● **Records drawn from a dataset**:
------

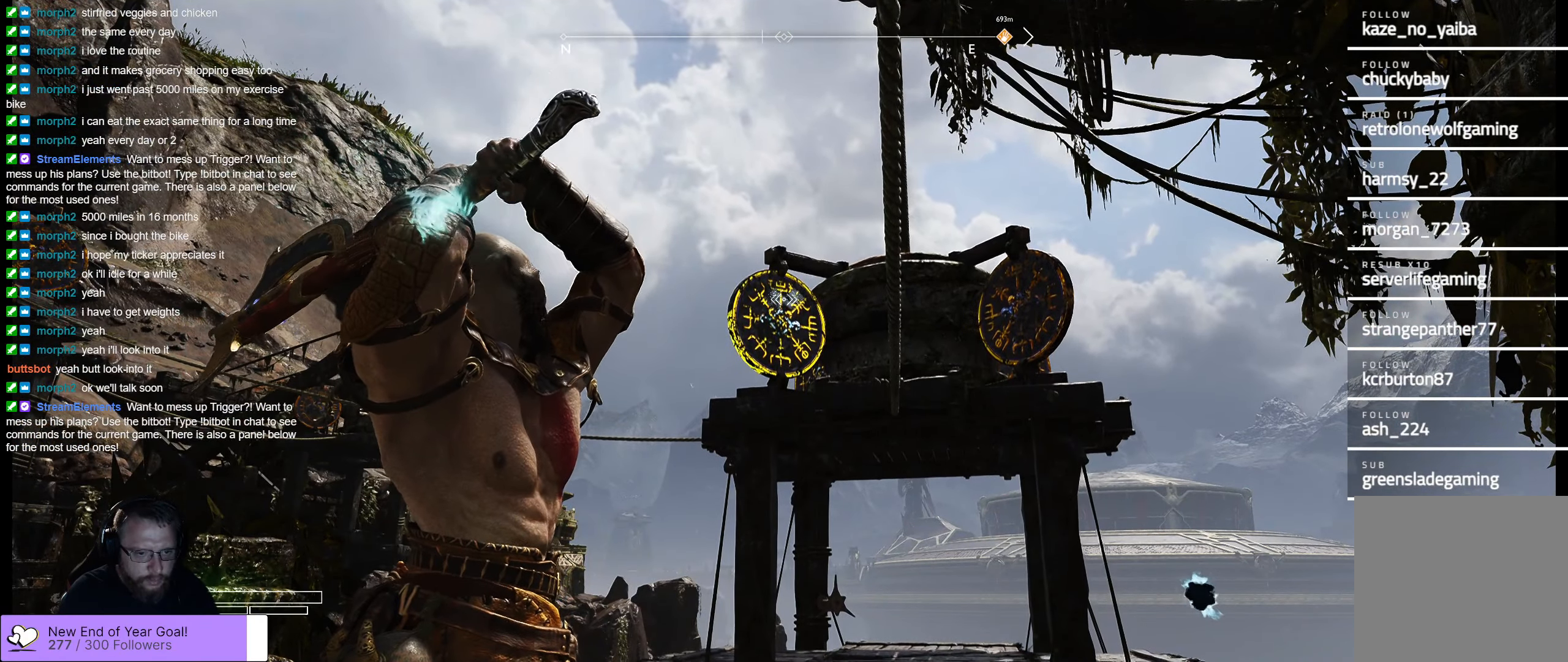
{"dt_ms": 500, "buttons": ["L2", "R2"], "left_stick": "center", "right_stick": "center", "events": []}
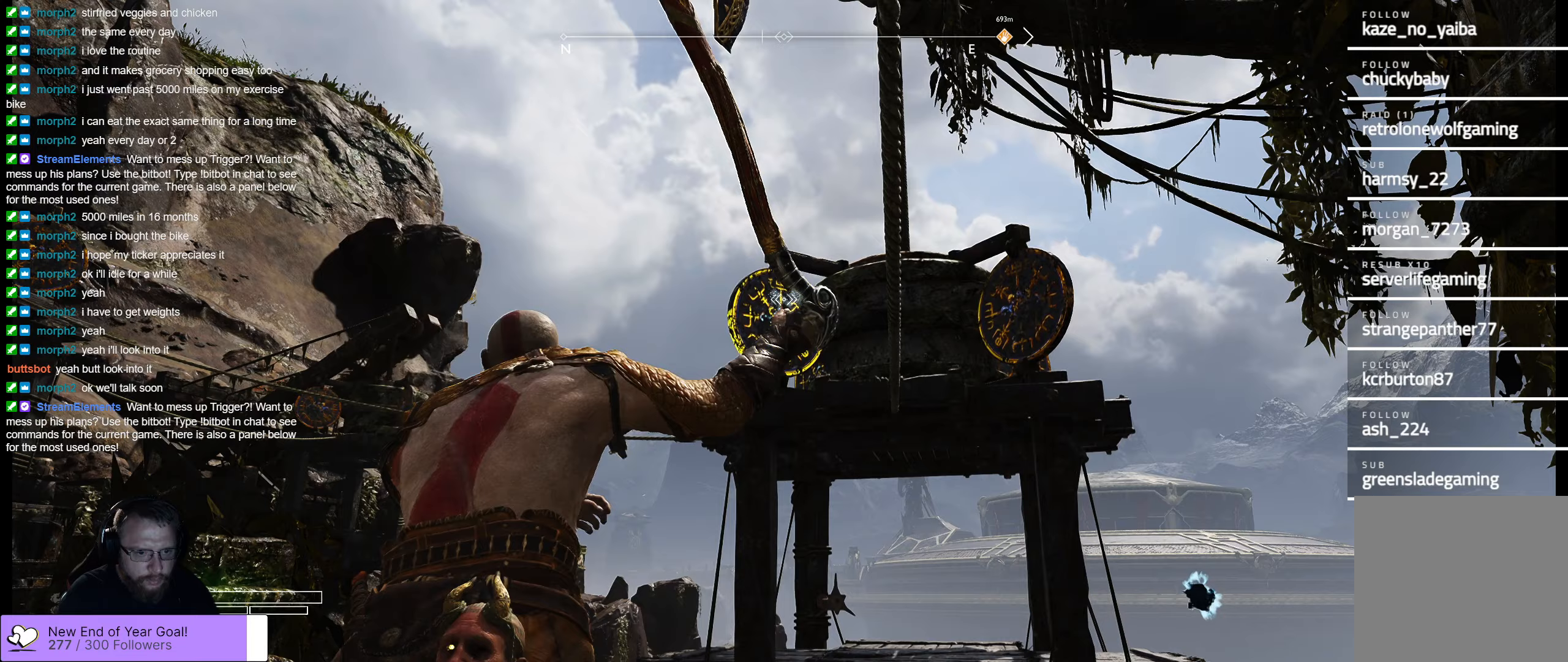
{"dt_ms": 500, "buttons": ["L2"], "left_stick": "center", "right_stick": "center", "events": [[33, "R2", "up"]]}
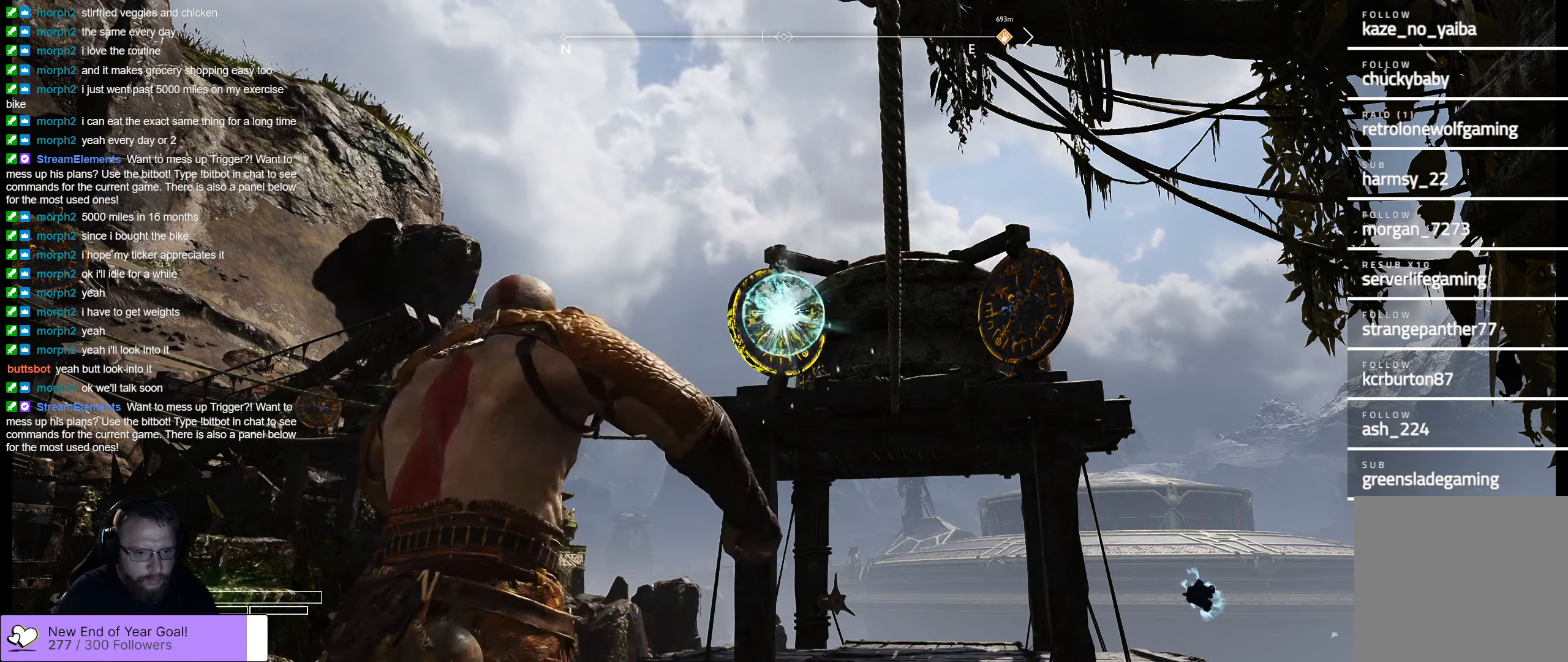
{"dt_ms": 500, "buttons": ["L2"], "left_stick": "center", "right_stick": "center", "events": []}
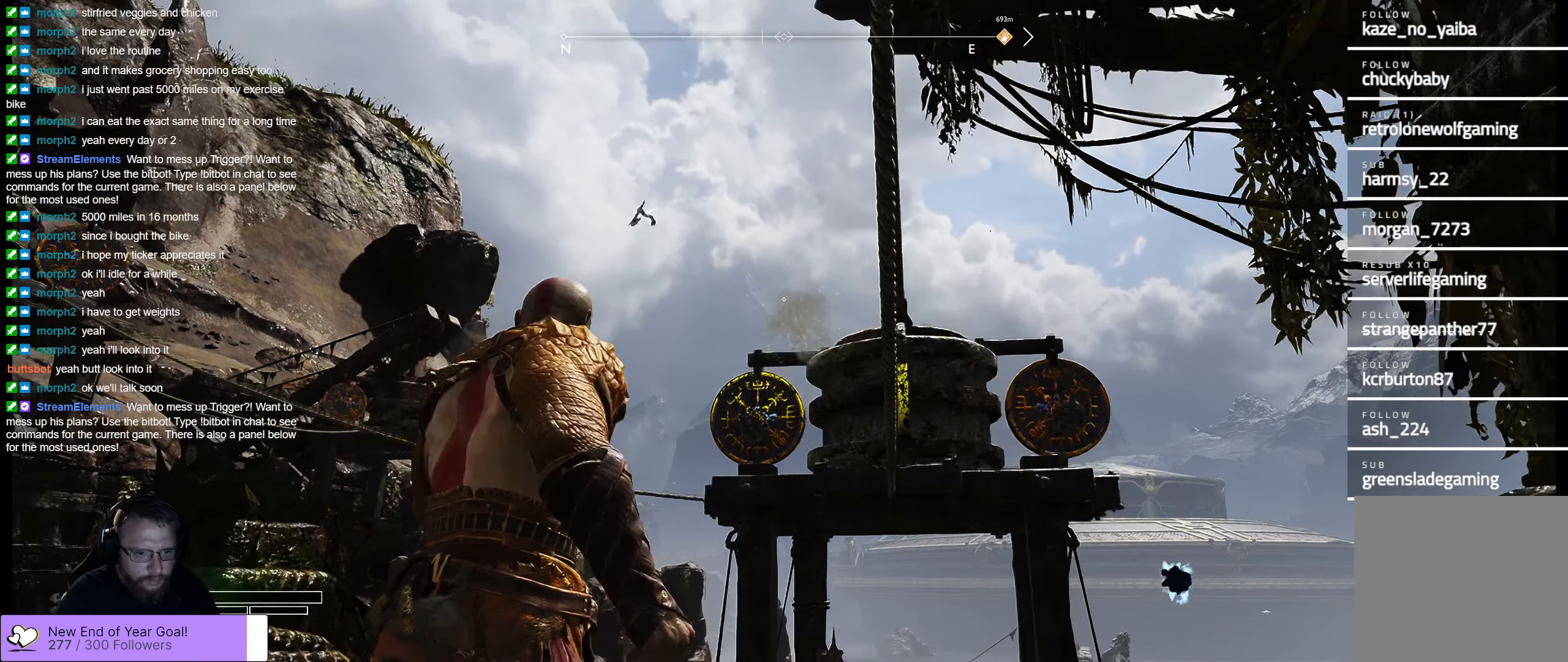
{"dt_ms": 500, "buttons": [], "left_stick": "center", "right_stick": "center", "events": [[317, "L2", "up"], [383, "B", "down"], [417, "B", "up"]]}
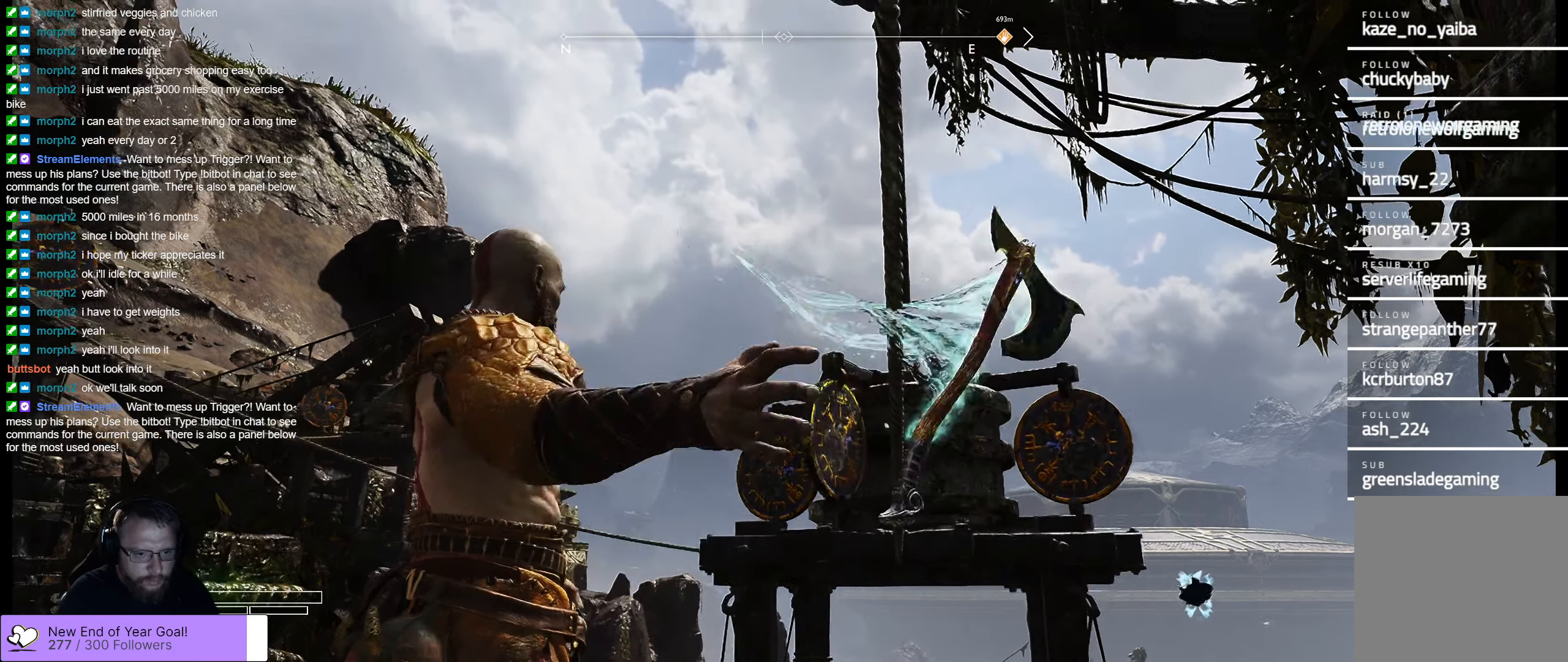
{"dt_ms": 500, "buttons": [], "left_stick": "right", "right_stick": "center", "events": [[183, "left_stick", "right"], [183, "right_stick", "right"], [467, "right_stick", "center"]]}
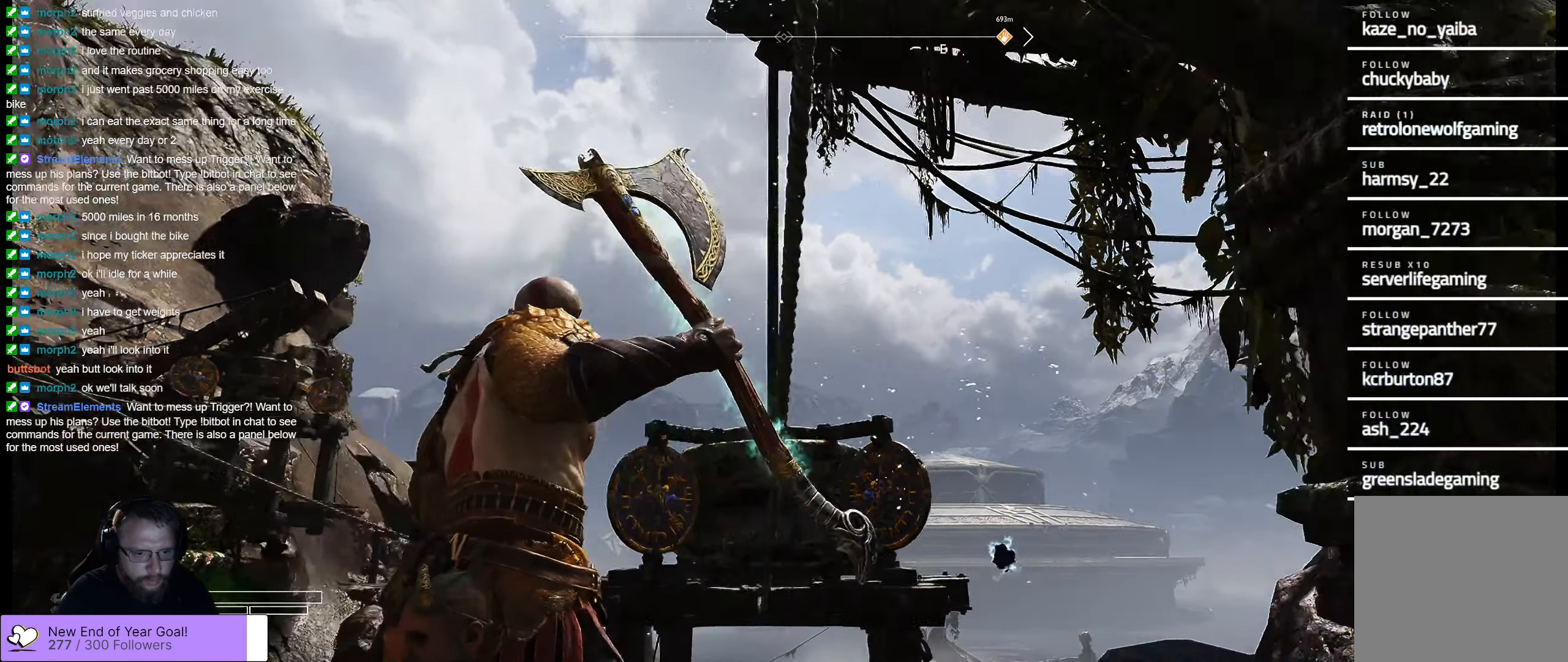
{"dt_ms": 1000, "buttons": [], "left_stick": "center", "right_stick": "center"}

------

● **Exercise prompt**:
Repeat the records in full, exactly as they appear, without the pictures.

● **Reply to the exercise**:
{"dt_ms": 500, "buttons": ["L2", "R2"], "left_stick": "center", "right_stick": "center", "events": []}
{"dt_ms": 500, "buttons": ["L2"], "left_stick": "center", "right_stick": "center", "events": [[33, "R2", "up"]]}
{"dt_ms": 500, "buttons": ["L2"], "left_stick": "center", "right_stick": "center", "events": []}
{"dt_ms": 500, "buttons": [], "left_stick": "center", "right_stick": "center", "events": [[317, "L2", "up"], [383, "B", "down"], [417, "B", "up"]]}
{"dt_ms": 500, "buttons": [], "left_stick": "right", "right_stick": "center", "events": [[183, "left_stick", "right"], [183, "right_stick", "right"], [467, "right_stick", "center"]]}
{"dt_ms": 1000, "buttons": [], "left_stick": "center", "right_stick": "center"}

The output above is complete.